══ Page text ══

Checking to see if '-indvars -loop-idiom -loop-deletion -loop-unroll -mldst-motion -gvn -memcpyopt -sccp -bdce -instcombine -jump-threading -correlated-propagation -dse -licm -adce -simplifycfg -instcombine -barrier -elim-avail-extern -rpo-functionattrs -globalopt -globaldce -globals-aa -float2int -lower-constant-intrinsics -loop-rotate -loop-distribute -loop-vectorize -loop-load-elim -instcombine -simplifycfg -instcombine -loop-unroll -instcombine -licm -transform-warning -alignment-from-assumptions -strip-dead-prototypes -globaldce -constmerge -loop-sink -instsimplify -div-rem-pairs -simplifycfg' compiles correctly:  yup.
Checking to see if '-ee-instrument -tbaa -scoped-noalias -simplifycfg -sroa -early-cse -lower-expect -forceattrs -tbaa -scoped-noalias -inferattrs -callsite-splitting -ipsccp -called-value-propagation -attributor -globalopt -mem2reg -deadargelim -instcombine -simplifycfg -globals-aa -prune-eh -inline -functionattrs -argpromotion -sroa -early-cse-memssa -speculative-execution -jump-threading -correlated-propagation -simplifycfg -aggressive-instcombine -instcombine -libcalls-shrinkwrap -pgo-memop-opt -tailcallelim -simplifycfg -reassociate -loop-rotate -licm -loop-unswitch -simplifycfg -instcombine' compiles correctly:  yup.

If bugpoint starts debugging a code generator crash instead, see the next section for some common problems.

Step 3c: bugpoint not working? Some possible solutions

One problem that often happens is that bugpoint cannot detect that you are debugging a miscompilation, prints bugpoint can't help you with your problem! and starts trying to debug a code generator crash.

*** Checking the code generator...

*** Output matches: Debugging miscompilation!

*** Optimized program matches reference output!  No problem detected...
bugpoint can't help you with your problem!

═══

**Instructions:**
[a] Translate this sentence from the bugpoint text into Spanish: "If bugpoint starts debugging a code generator crash instead, see the next section for some common problems."
[b] From the bugpoint text, write out the part that opens with the words containing "One problem that" and closes with "No problem detected...". Copy it with no changes.

══ Information ══

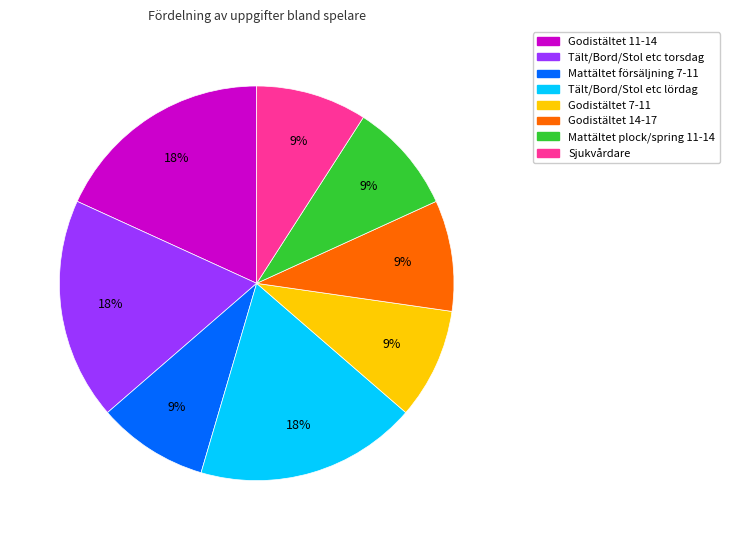

Approximately how many times larger is the value at Godistältet 7-11 compared to Tält/Bord/Stol etc lördag?

0.5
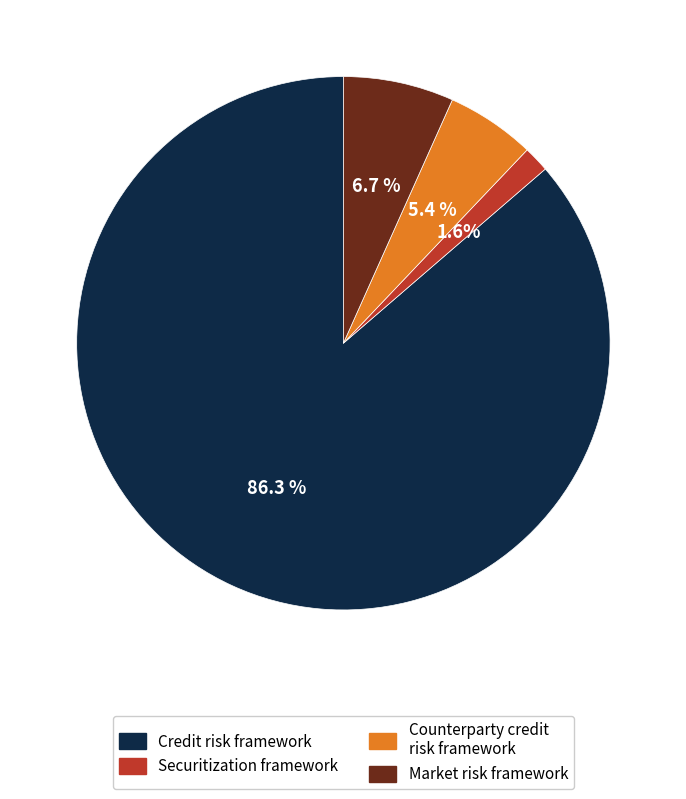

Is it true that Credit risk framework is 86% of the pie?

True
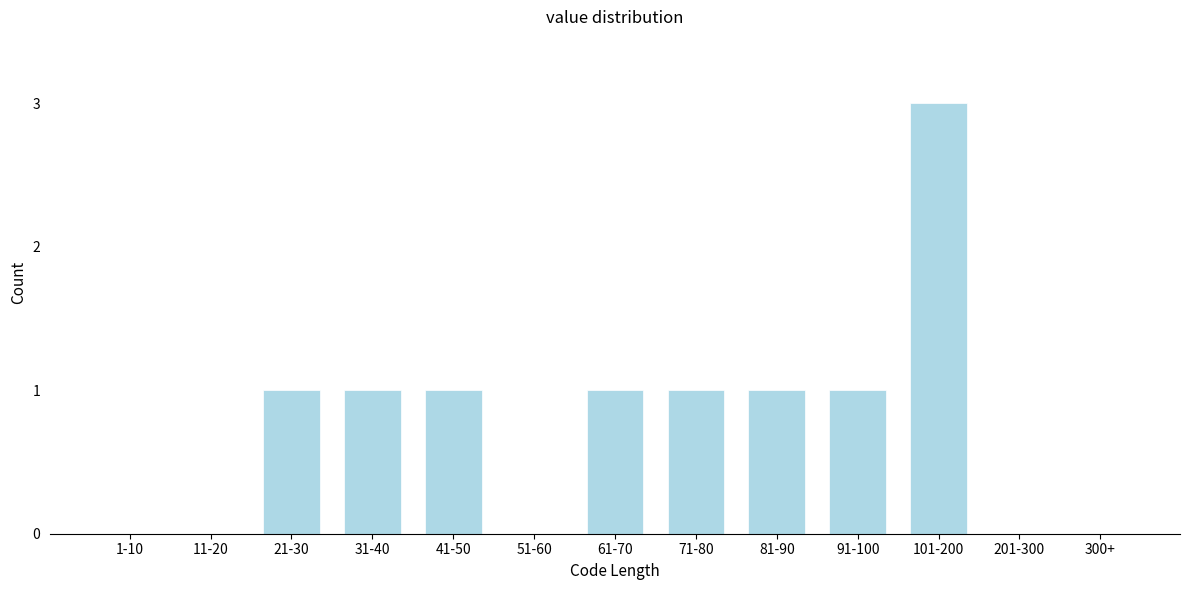

Reading left to right, what are all the values shown in this chart?

1-10=0	11-20=0	21-30=1	31-40=1	41-50=1	51-60=0	61-70=1	71-80=1	81-90=1	91-100=1	101-200=3	201-300=0	300+=0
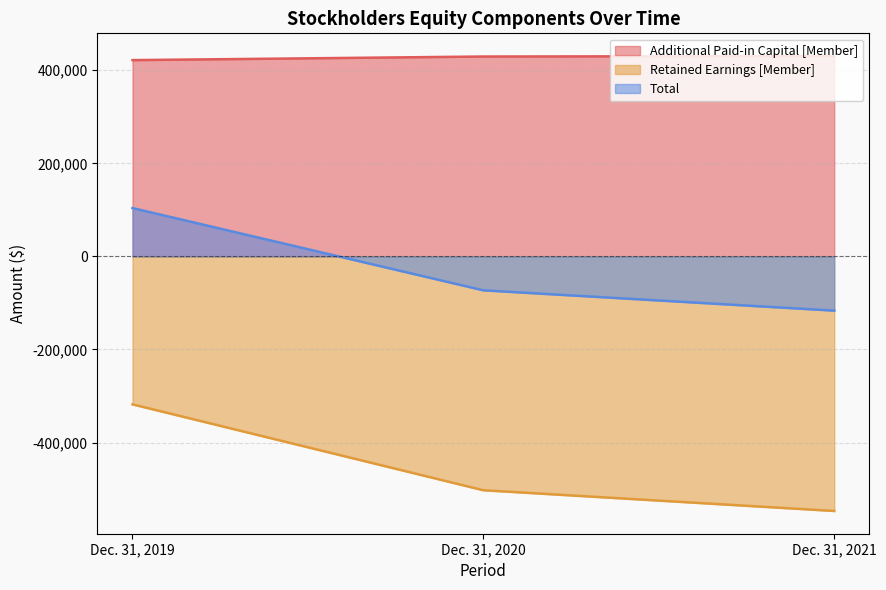

Which series has the largest total across all categories?

Additional Paid-in Capital [Member]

═══

**Numbered responses:**
[a] Si bugpoint empieza a depurar un fallo del generador de código en su lugar, consulte la siguiente sección para ver algunos problemas comunes.

[b]
One problem that often happens is that bugpoint cannot detect that you are debugging a miscompilation, prints bugpoint can't help you with your problem! and starts trying to debug a code generator crash.

*** Checking the code generator...

*** Output matches: Debugging miscompilation!

*** Optimized program matches reference output!  No problem detected...